The email addresses and encrypted passwords of nearly 100,000 users of Mozilla’s Bugzilla system were left on a publicly accessible server for several months earlier this year, the company said. The disclosure comes just a few weeks after Mozilla advised members of its Mozilla Developer Network to change their passwords because of a similar incident.
On Wednesday, officials at Bugzilla, a bug-tracking system that Mozilla supports, said that the email addresses and encrypted passwords belonging to 97,000 of its users had been discovered sitting on a publicly accessible server. The data had been on the server since early May and was discovered several months later, officials said.
“One of our developers discovered that, starting on about May 4th, 2014, for a period of around 3 months, during the migration of our testing server for test builds of the Bugzilla software, database dump files containing email addresses and encrypted passwords of roughly 97,000 users of the test build were posted on a publicly accessible server. As soon as we became aware, the database dump files were removed from the server immediately, and we’ve modified the testing process to not require database dumps,” Mark Côté, an assistant project lead at Bugzilla, said in a blog post.
Bugzilla is a bug-tracking software system that’s used by developers in thousands of organizations. Landfill is the test server implementation of Bugzilla. Officials said that this latest incident didn’t affect any users of bugzilla.mozilla.org. Mozilla officials in the wake of the MDN incident in early August said that the organization was starting a new initiative that is designed to improve the way data is handled.
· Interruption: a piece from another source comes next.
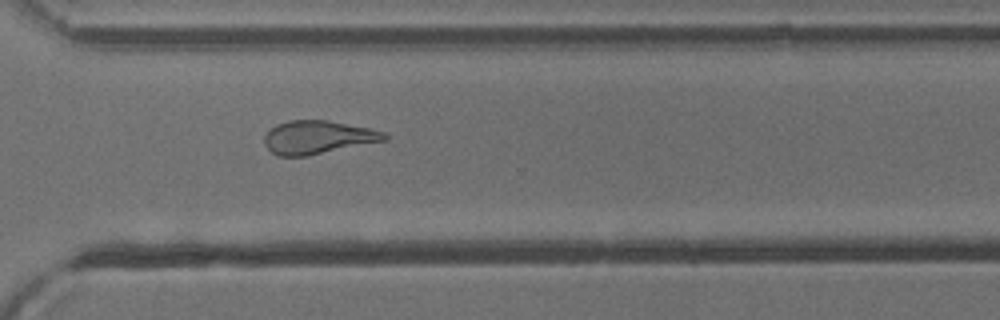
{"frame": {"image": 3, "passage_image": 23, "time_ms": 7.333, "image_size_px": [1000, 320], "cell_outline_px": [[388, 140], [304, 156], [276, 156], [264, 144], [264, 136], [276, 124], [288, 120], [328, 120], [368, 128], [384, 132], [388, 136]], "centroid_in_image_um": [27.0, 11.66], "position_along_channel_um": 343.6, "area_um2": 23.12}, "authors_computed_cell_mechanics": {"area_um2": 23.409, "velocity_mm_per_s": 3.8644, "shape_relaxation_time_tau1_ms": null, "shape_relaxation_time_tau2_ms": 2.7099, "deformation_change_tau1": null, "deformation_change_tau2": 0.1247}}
“We have kicked off a larger project to better our practices around data, including with respect to the various non-Mozilla projects we support. We are implementing immediate fixes for any discovered issues across the organization, and are requiring each business unit to perform a review of their data practices and, if necessary, to implement additional protections based on that review,” Joe Stevensen, operations security manager at Mozilla, wrote in a post.
“While it is important to note that the disclosure of this development database does not affect bugzilla.mozilla.org, we continue to believe that the broader community would benefit from our increased focus on data practices and therefore will continue with our plan of including the Bugzilla project as well as other community projects in the data practices initiatives we’ve described above.”
The Bugzilla team has reset all of the passwords associated with the Landfill accounts involved in the disclosure.